That is why the July Cup at Newmarket on July 11 looks like more than a simple follow-up. The straight six-furlong test at Newmarket offers the same kind of high-speed, no-excuse examination that suits a mare with Joliestar’s record at the top level, and her Ascot run suggested she can transfer that form beyond Australia. She was the favourite in the Jubilee Stakes, kept her nerve in a race Ascot described as one in which Almeraq foiled overseas raiders, and still finished close enough to remain in the conversation for the sport’s best sprint prizes.

Chris Waller framed it in the simplest way possible: she “did us proud in her first overseas start.” For a mare already a five-time Group 1 winner in Australia, and fresh from taking the T J Smith Stakes at Randwick on April 4 when she beat Giga Kick, that is the sort of defeat that can strengthen rather than diminish a profile. Waller had taken her to Britain well before Ascot, based at Charlie Hills’ stables in Lambourn and sent to Newbury for a flat gallop, all part of giving her every chance to settle before the world championship meeting at Royal Ascot.

PROVIDED RECORDS:
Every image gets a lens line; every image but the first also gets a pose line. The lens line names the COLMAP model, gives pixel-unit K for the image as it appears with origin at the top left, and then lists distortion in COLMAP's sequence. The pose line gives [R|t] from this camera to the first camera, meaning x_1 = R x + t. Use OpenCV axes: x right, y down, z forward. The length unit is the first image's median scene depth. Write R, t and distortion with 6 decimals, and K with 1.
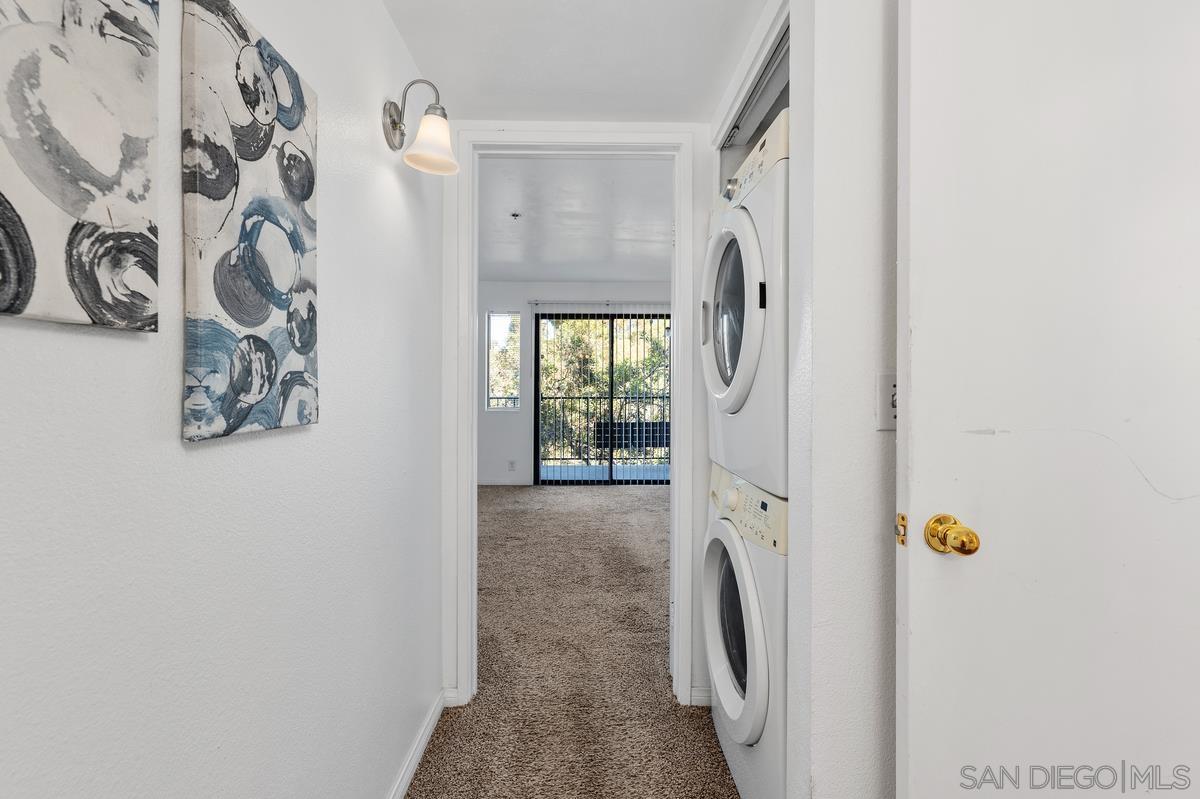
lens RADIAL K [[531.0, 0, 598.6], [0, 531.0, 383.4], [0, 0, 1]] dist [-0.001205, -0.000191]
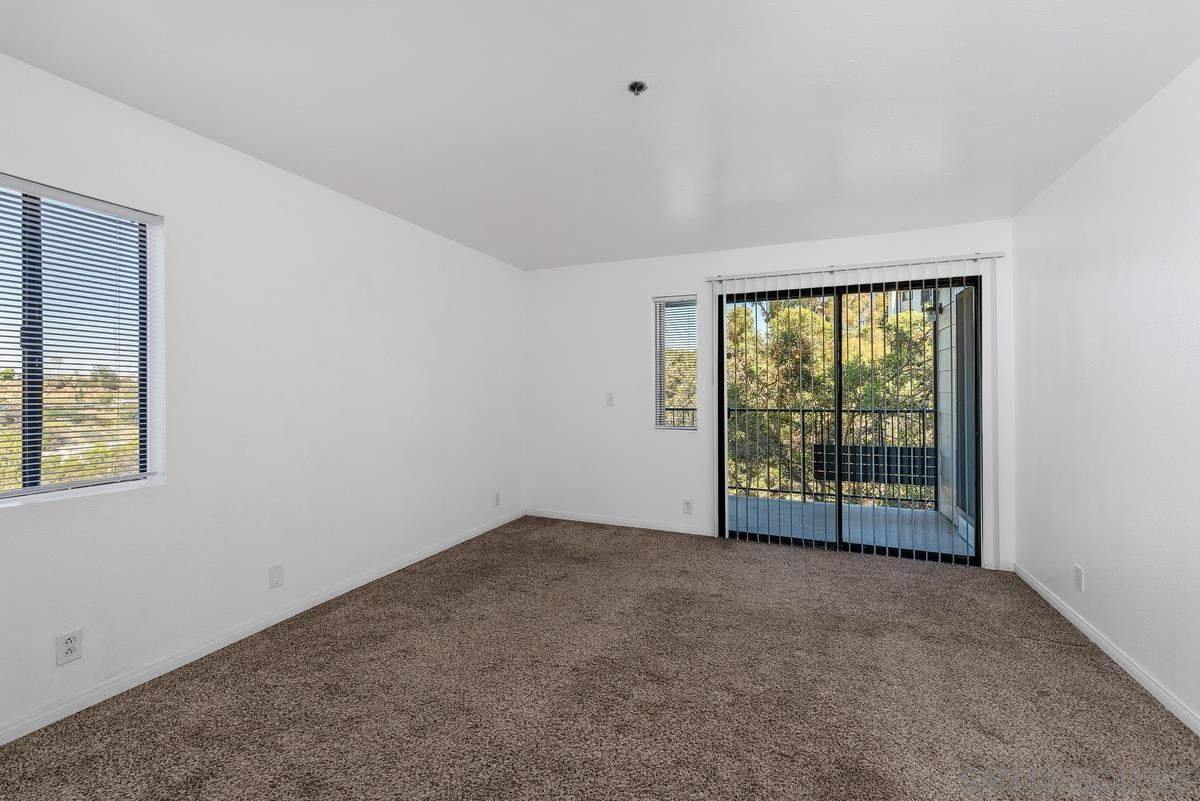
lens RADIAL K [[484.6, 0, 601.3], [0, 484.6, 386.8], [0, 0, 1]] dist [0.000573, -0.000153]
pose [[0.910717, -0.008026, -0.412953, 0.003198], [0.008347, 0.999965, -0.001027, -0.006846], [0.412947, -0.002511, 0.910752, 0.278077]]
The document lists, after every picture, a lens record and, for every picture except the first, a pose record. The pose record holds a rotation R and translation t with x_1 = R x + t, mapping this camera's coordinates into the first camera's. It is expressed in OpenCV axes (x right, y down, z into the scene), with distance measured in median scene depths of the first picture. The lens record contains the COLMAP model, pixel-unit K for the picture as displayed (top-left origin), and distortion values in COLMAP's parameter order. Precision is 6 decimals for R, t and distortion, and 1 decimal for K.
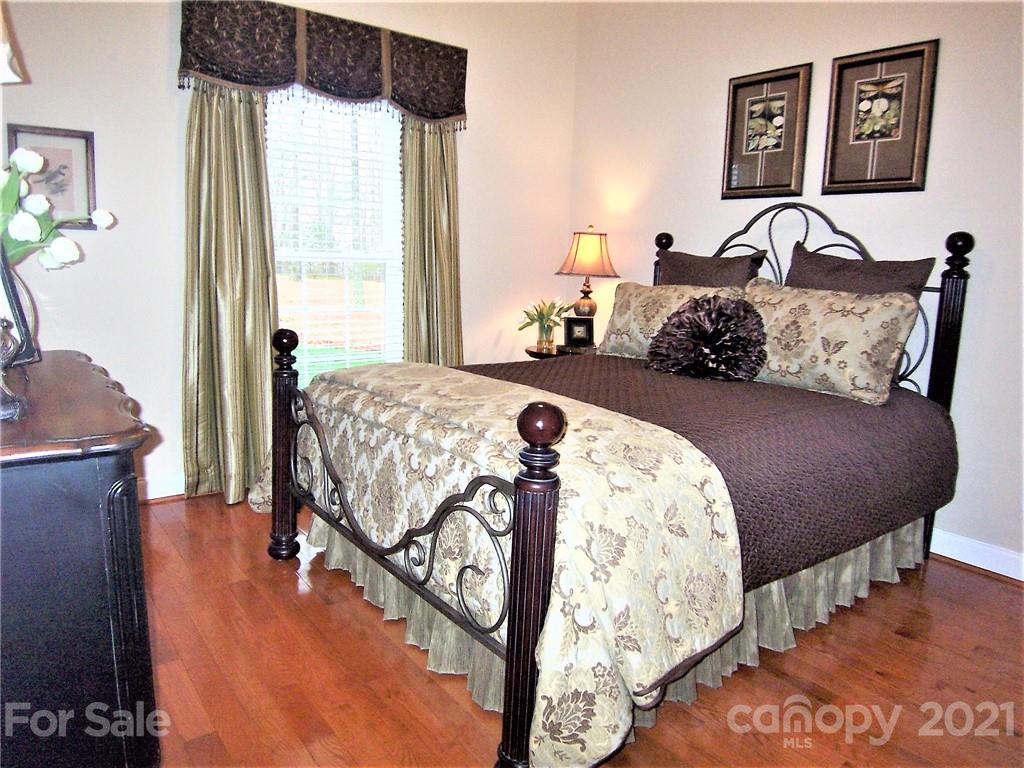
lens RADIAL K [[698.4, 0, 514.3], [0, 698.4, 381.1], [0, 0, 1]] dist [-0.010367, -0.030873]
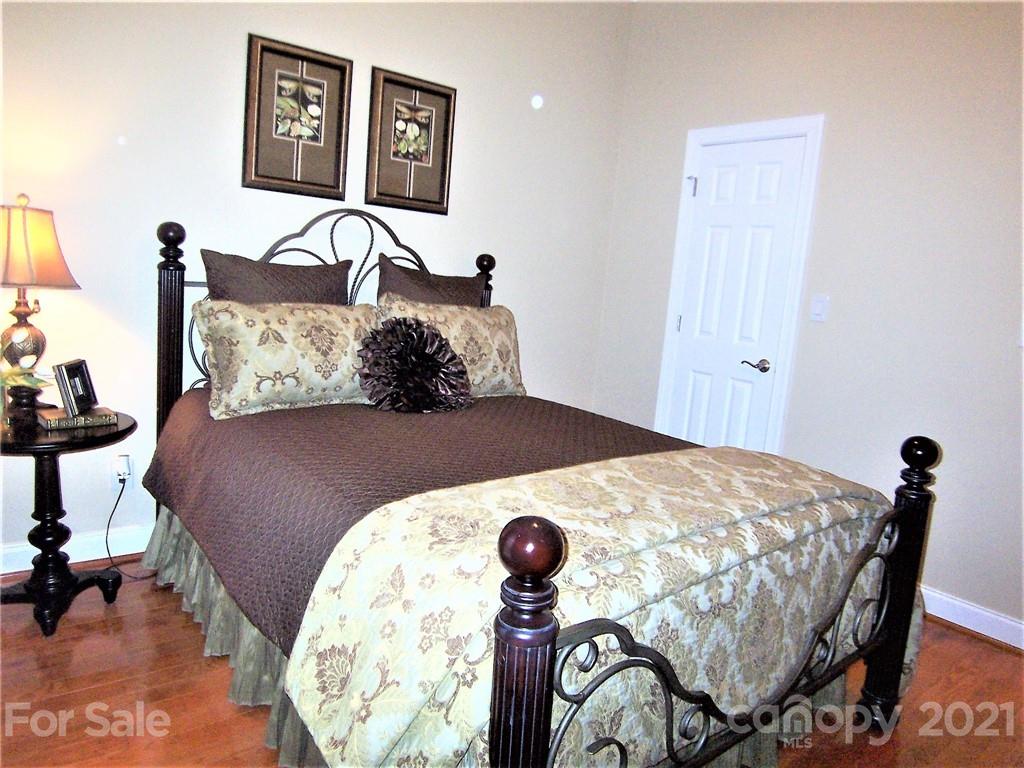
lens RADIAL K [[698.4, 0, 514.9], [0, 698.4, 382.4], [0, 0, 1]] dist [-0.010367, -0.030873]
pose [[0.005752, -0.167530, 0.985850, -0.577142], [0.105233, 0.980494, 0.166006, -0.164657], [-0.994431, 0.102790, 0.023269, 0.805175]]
--
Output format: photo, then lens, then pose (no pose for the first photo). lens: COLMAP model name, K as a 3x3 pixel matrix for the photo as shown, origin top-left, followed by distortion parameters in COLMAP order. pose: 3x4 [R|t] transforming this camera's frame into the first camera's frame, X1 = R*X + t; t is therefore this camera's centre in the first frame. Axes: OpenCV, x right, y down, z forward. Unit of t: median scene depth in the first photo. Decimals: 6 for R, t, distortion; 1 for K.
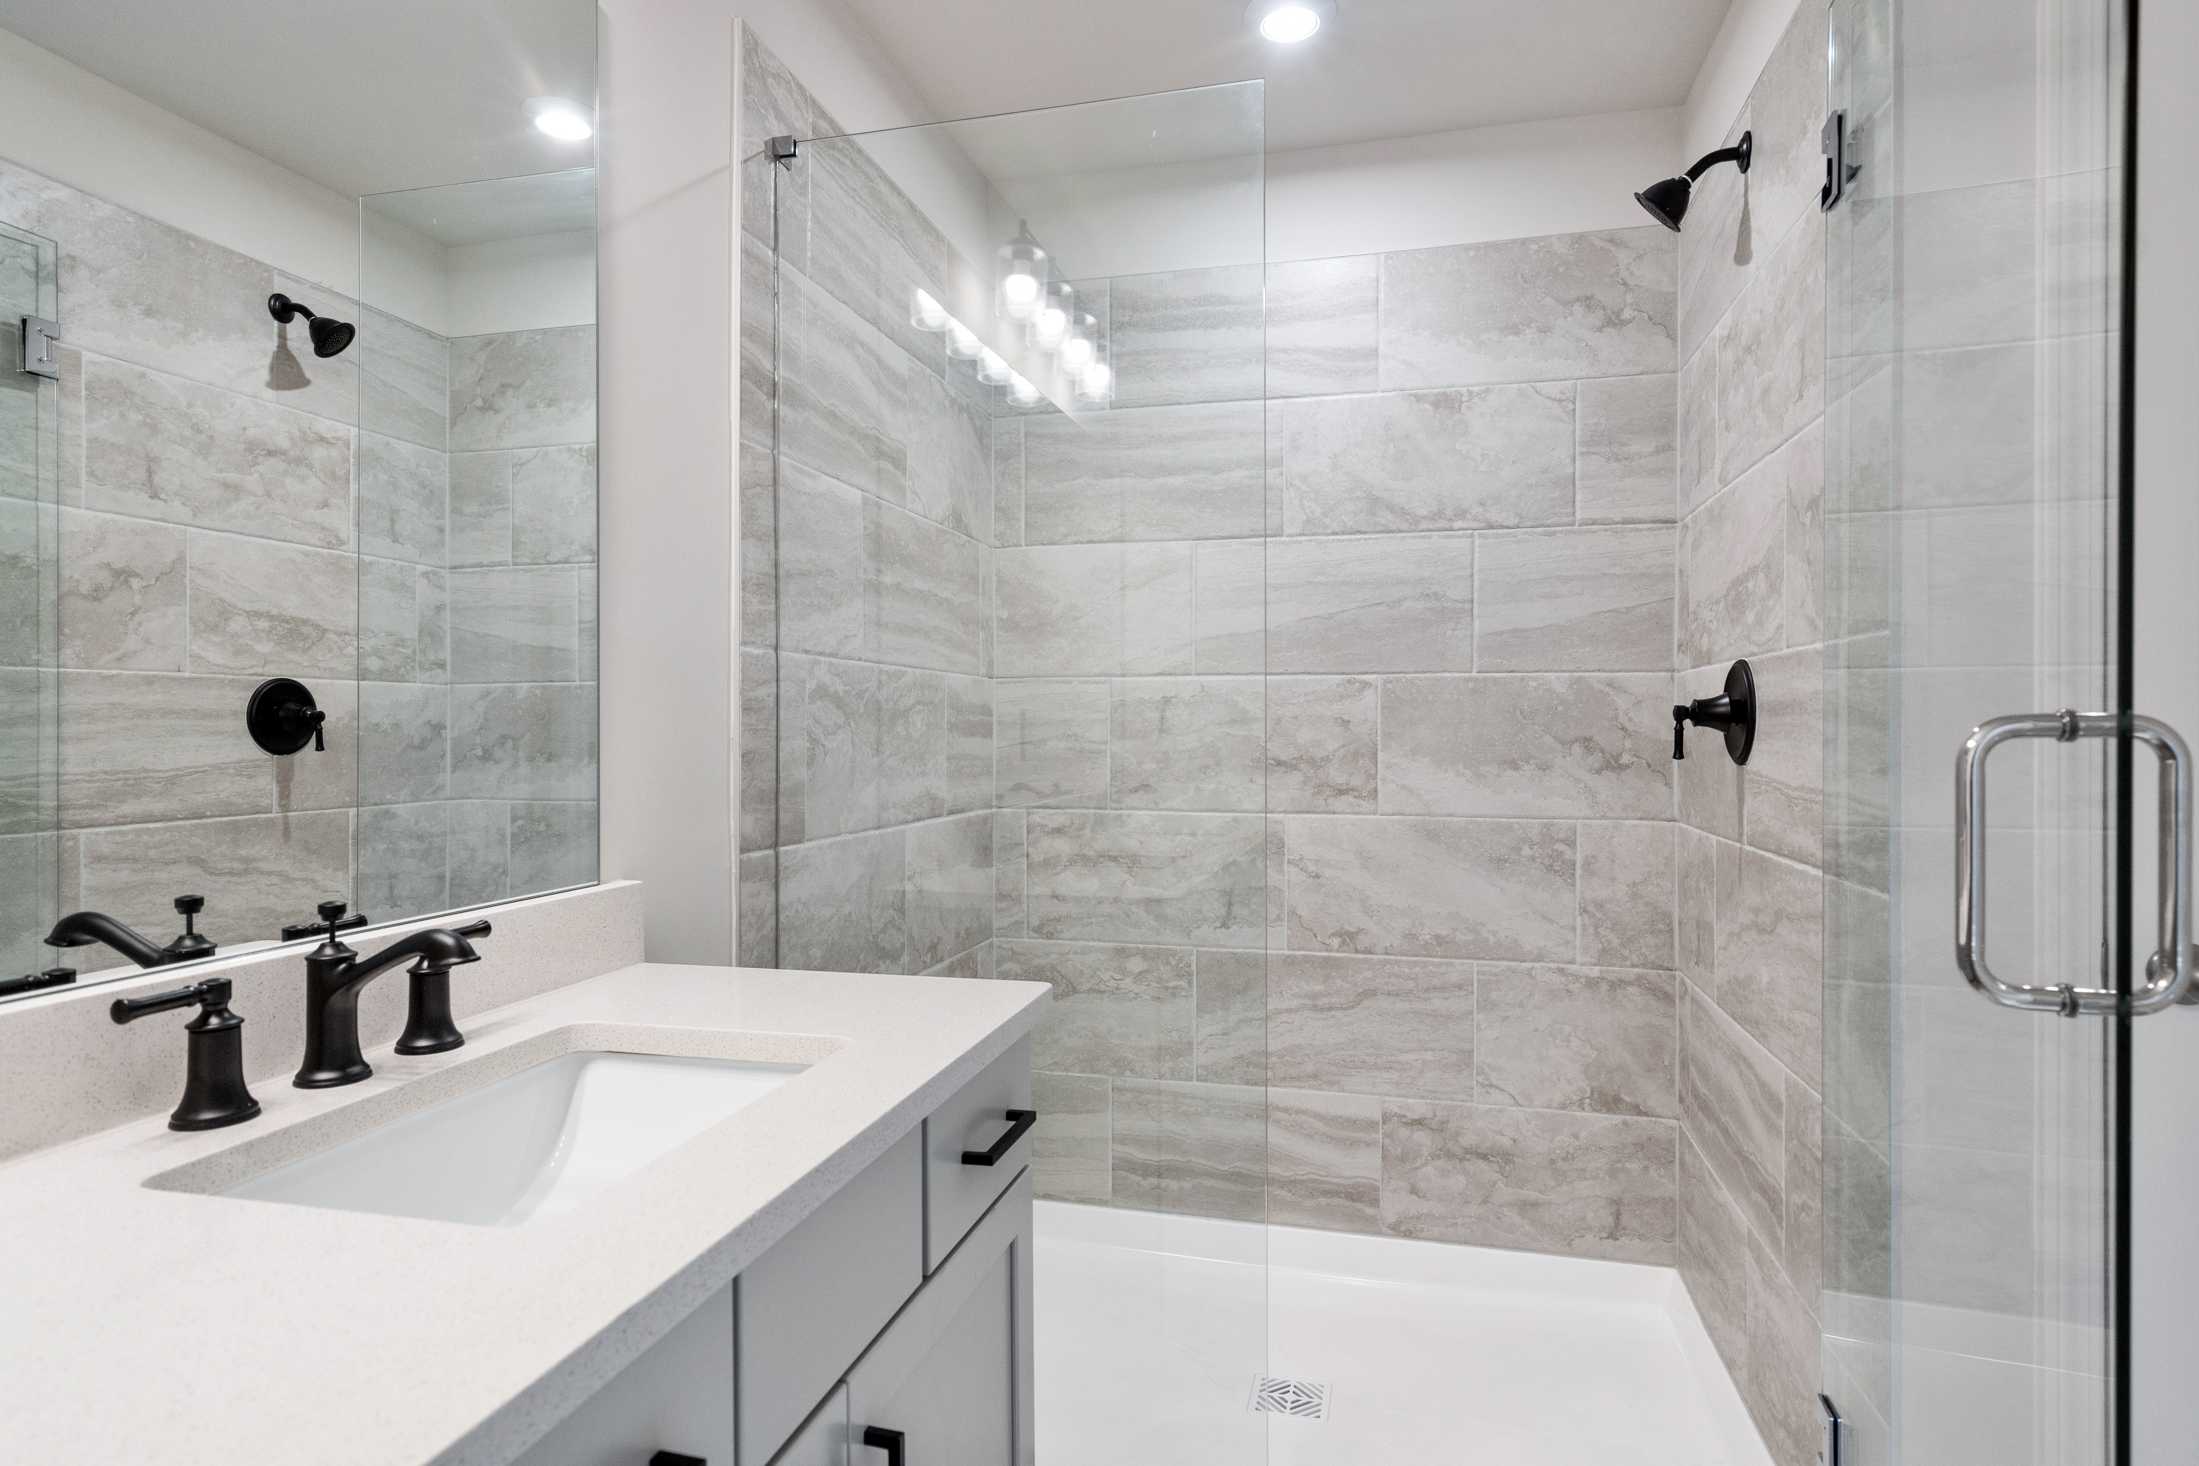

WORK REQUIRED: Quote the Joliestar passage from "That is why" to "best sprint prizes.".

ANSWER BELOW:
That is why the July Cup at Newmarket on July 11 looks like more than a simple follow-up. The straight six-furlong test at Newmarket offers the same kind of high-speed, no-excuse examination that suits a mare with Joliestar’s record at the top level, and her Ascot run suggested she can transfer that form beyond Australia. She was the favourite in the Jubilee Stakes, kept her nerve in a race Ascot described as one in which Almeraq foiled overseas raiders, and still finished close enough to remain in the conversation for the sport’s best sprint prizes.